** Input data follows **
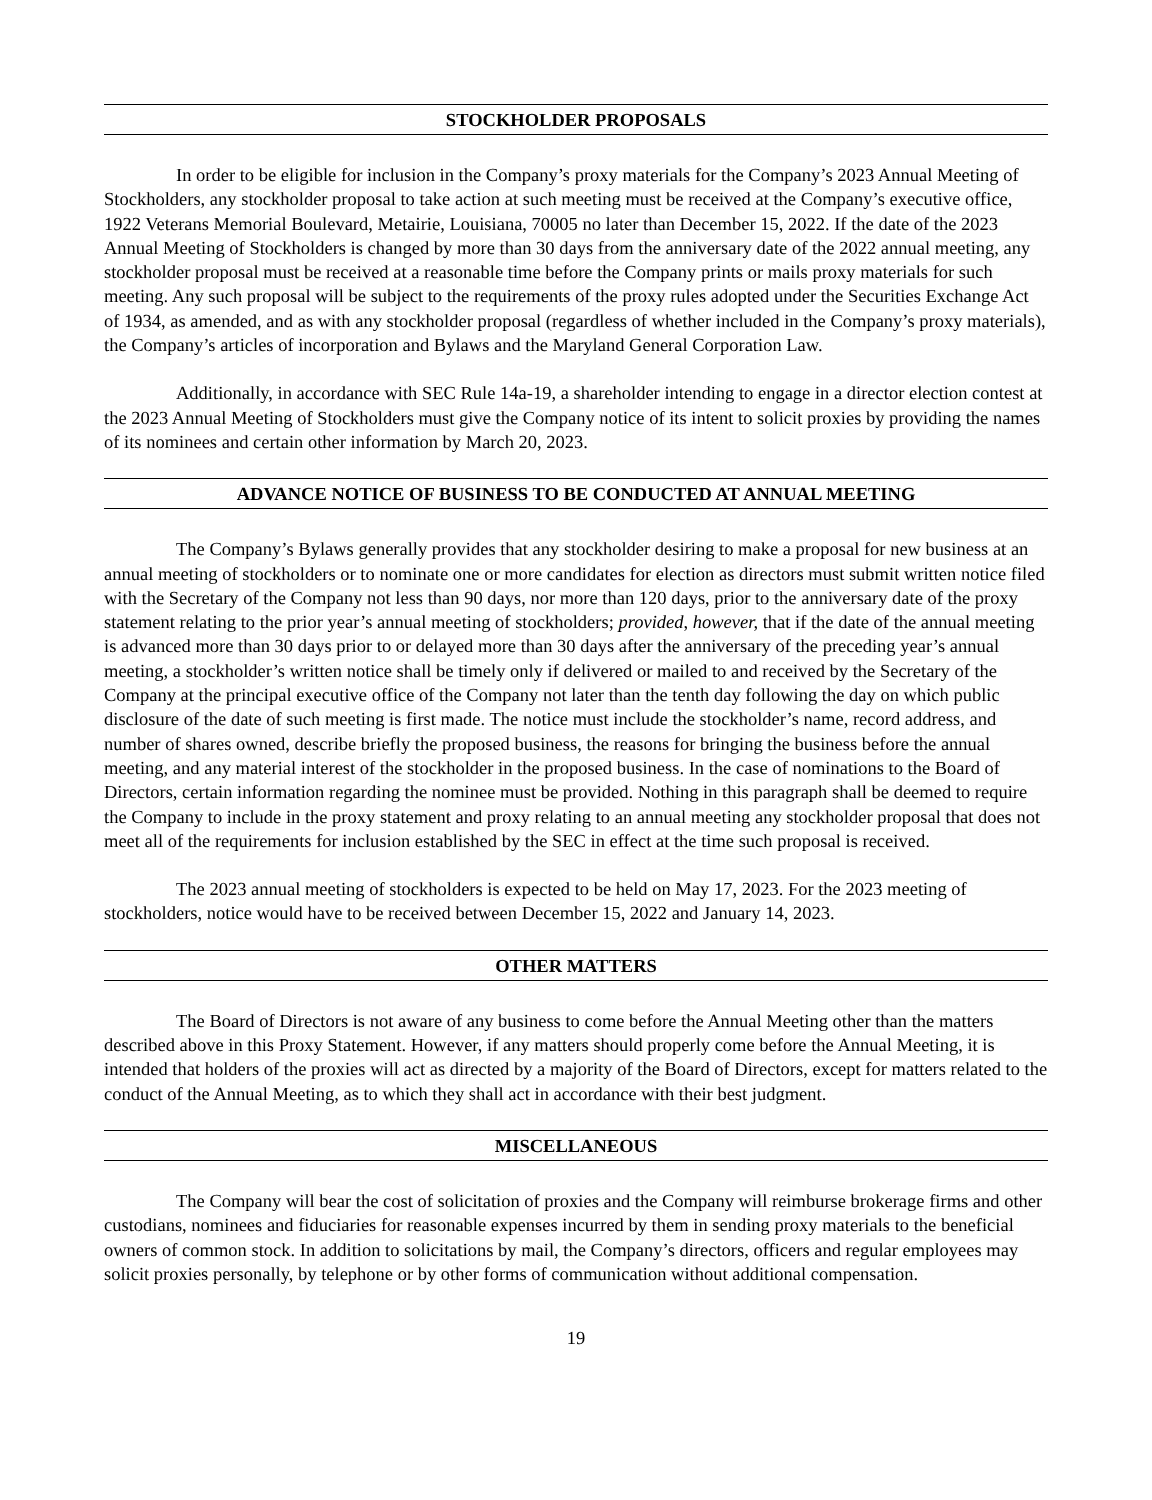STOCKHOLDER PROPOSALS
In order to be eligible for inclusion in the Company’s proxy materials for the Company’s 2023 Annual Meeting of Stockholders, any stockholder proposal to take action at such meeting must be received at the Company’s executive office, 1922 Veterans Memorial Boulevard, Metairie, Louisiana, 70005 no later than December 15, 2022. If the date of the 2023 Annual Meeting of Stockholders is changed by more than 30 days from the anniversary date of the 2022 annual meeting, any stockholder proposal must be received at a reasonable time before the Company prints or mails proxy materials for such meeting. Any such proposal will be subject to the requirements of the proxy rules adopted under the Securities Exchange Act of 1934, as amended, and as with any stockholder proposal (regardless of whether included in the Company’s proxy materials), the Company’s articles of incorporation and Bylaws and the Maryland General Corporation Law.
Additionally, in accordance with SEC Rule 14a-19, a shareholder intending to engage in a director election contest at the 2023 Annual Meeting of Stockholders must give the Company notice of its intent to solicit proxies by providing the names of its nominees and certain other information by March 20, 2023.
ADVANCE NOTICE OF BUSINESS TO BE CONDUCTED AT ANNUAL MEETING
The Company’s Bylaws generally provides that any stockholder desiring to make a proposal for new business at an annual meeting of stockholders or to nominate one or more candidates for election as directors must submit written notice filed with the Secretary of the Company not less than 90 days, nor more than 120 days, prior to the anniversary date of the proxy statement relating to the prior year’s annual meeting of stockholders; provided, however, that if the date of the annual meeting is advanced more than 30 days prior to or delayed more than 30 days after the anniversary of the preceding year’s annual meeting, a stockholder’s written notice shall be timely only if delivered or mailed to and received by the Secretary of the Company at the principal executive office of the Company not later than the tenth day following the day on which public disclosure of the date of such meeting is first made. The notice must include the stockholder’s name, record address, and number of shares owned, describe briefly the proposed business, the reasons for bringing the business before the annual meeting, and any material interest of the stockholder in the proposed business. In the case of nominations to the Board of Directors, certain information regarding the nominee must be provided. Nothing in this paragraph shall be deemed to require the Company to include in the proxy statement and proxy relating to an annual meeting any stockholder proposal that does not meet all of the requirements for inclusion established by the SEC in effect at the time such proposal is received.
The 2023 annual meeting of stockholders is expected to be held on May 17, 2023. For the 2023 meeting of stockholders, notice would have to be received between December 15, 2022 and January 14, 2023.
OTHER MATTERS
The Board of Directors is not aware of any business to come before the Annual Meeting other than the matters described above in this Proxy Statement. However, if any matters should properly come before the Annual Meeting, it is intended that holders of the proxies will act as directed by a majority of the Board of Directors, except for matters related to the conduct of the Annual Meeting, as to which they shall act in accordance with their best judgment.
MISCELLANEOUS
The Company will bear the cost of solicitation of proxies and the Company will reimburse brokerage firms and other custodians, nominees and fiduciaries for reasonable expenses incurred by them in sending proxy materials to the beneficial owners of common stock. In addition to solicitations by mail, the Company’s directors, officers and regular employees may solicit proxies personally, by telephone or by other forms of communication without additional compensation.
19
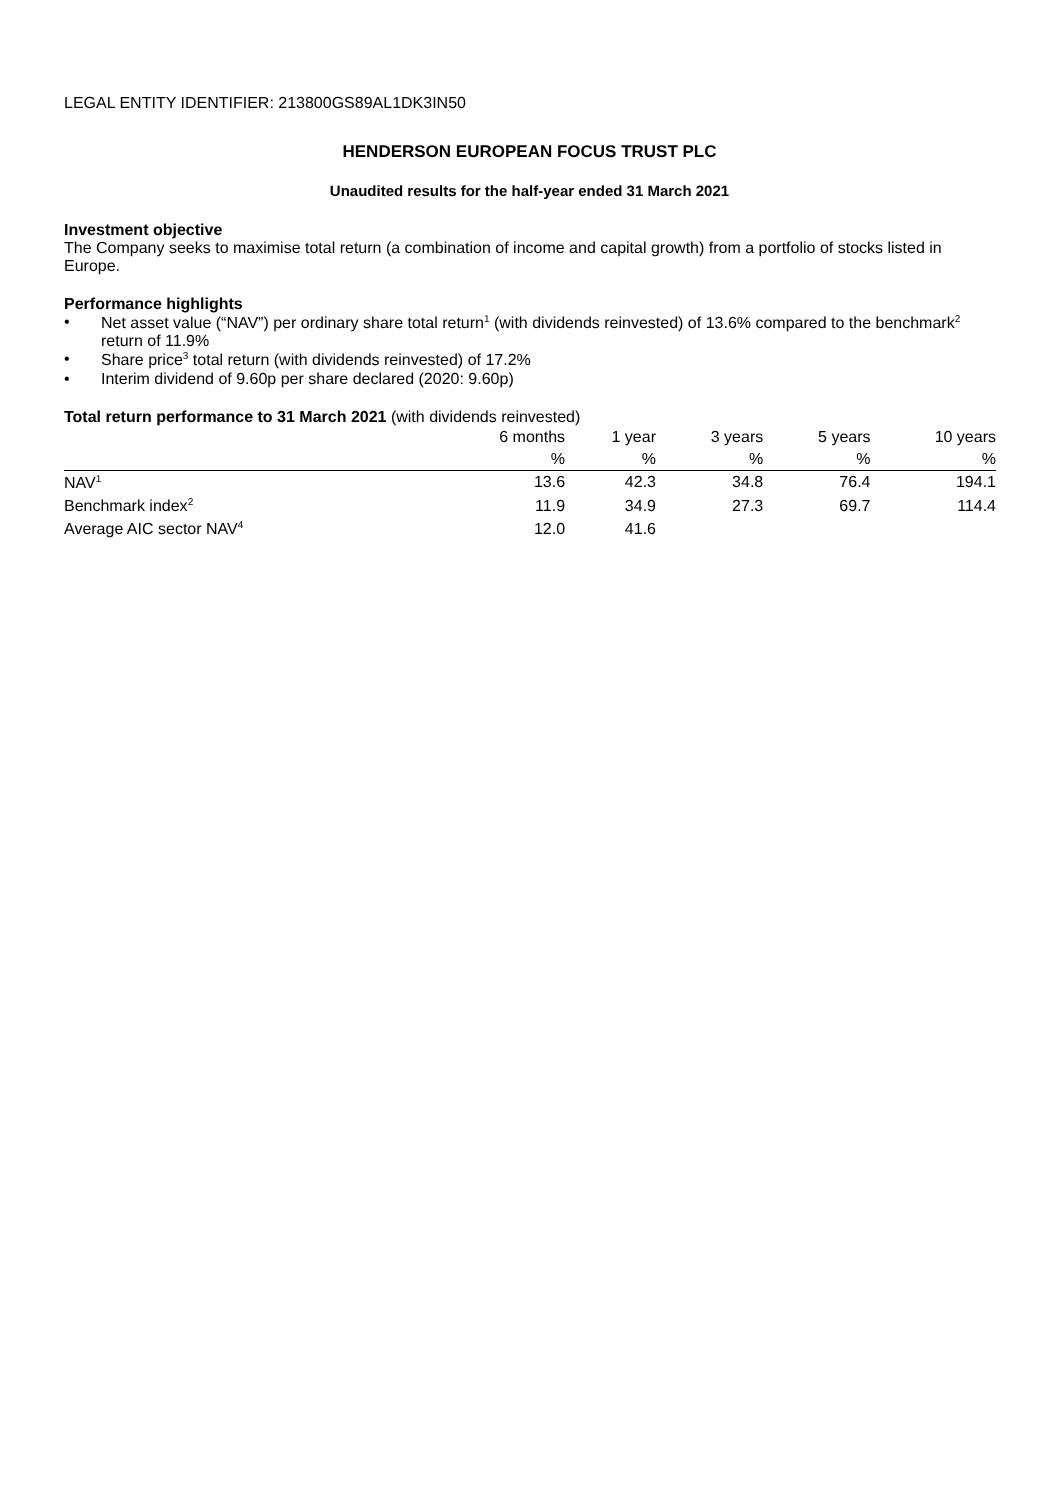LEGAL ENTITY IDENTIFIER: 213800GS89AL1DK3IN50
HENDERSON EUROPEAN FOCUS TRUST PLC
Unaudited results for the half-year ended 31 March 2021
Investment objective
The Company seeks to maximise total return (a combination of income and capital growth) from a portfolio of stocks listed in Europe.
Performance highlights
• Net asset value (“NAV”) per ordinary share total return<sup>1</sup> (with dividends reinvested) of 13.6% compared to the benchmark<sup>2</sup> return of 11.9%
• Share price<sup>3</sup> total return (with dividends reinvested) of 17.2%
• Interim dividend of 9.60p per share declared (2020: 9.60p)
Total return performance to 31 March 2021 (with dividends reinvested)
| | 6 months | 1 year | 3 years | 5 years | 10 years |
| --- | --- | --- | --- | --- | --- |
| | % | % | % | % | % |
| NAV<sup>1</sup> | 13.6 | 42.3 | 34.8 | 76.4 | 194.1 |
| Benchmark index<sup>2</sup> | 11.9 | 34.9 | 27.3 | 69.7 | 114.4 |
| Average AIC sector NAV<sup>4</sup> | 12.0 | 41.6 | | | |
** End of Input data **
Directions for this task: Given the data above, transcribe exactly the lines from the one containing "In order to" down to the one containing "ADVANCE NOTICE OF", and no others.

Exercise output:
In order to be eligible for inclusion in the Company’s proxy materials for the Company’s 2023 Annual Meeting of Stockholders, any stockholder proposal to take action at such meeting must be received at the Company’s executive office, 1922 Veterans Memorial Boulevard, Metairie, Louisiana, 70005 no later than December 15, 2022. If the date of the 2023 Annual Meeting of Stockholders is changed by more than 30 days from the anniversary date of the 2022 annual meeting, any stockholder proposal must be received at a reasonable time before the Company prints or mails proxy materials for such meeting. Any such proposal will be subject to the requirements of the proxy rules adopted under the Securities Exchange Act of 1934, as amended, and as with any stockholder proposal (regardless of whether included in the Company’s proxy materials), the Company’s articles of incorporation and Bylaws and the Maryland General Corporation Law.
Additionally, in accordance with SEC Rule 14a-19, a shareholder intending to engage in a director election contest at the 2023 Annual Meeting of Stockholders must give the Company notice of its intent to solicit proxies by providing the names of its nominees and certain other information by March 20, 2023.
ADVANCE NOTICE OF BUSINESS TO BE CONDUCTED AT ANNUAL MEETING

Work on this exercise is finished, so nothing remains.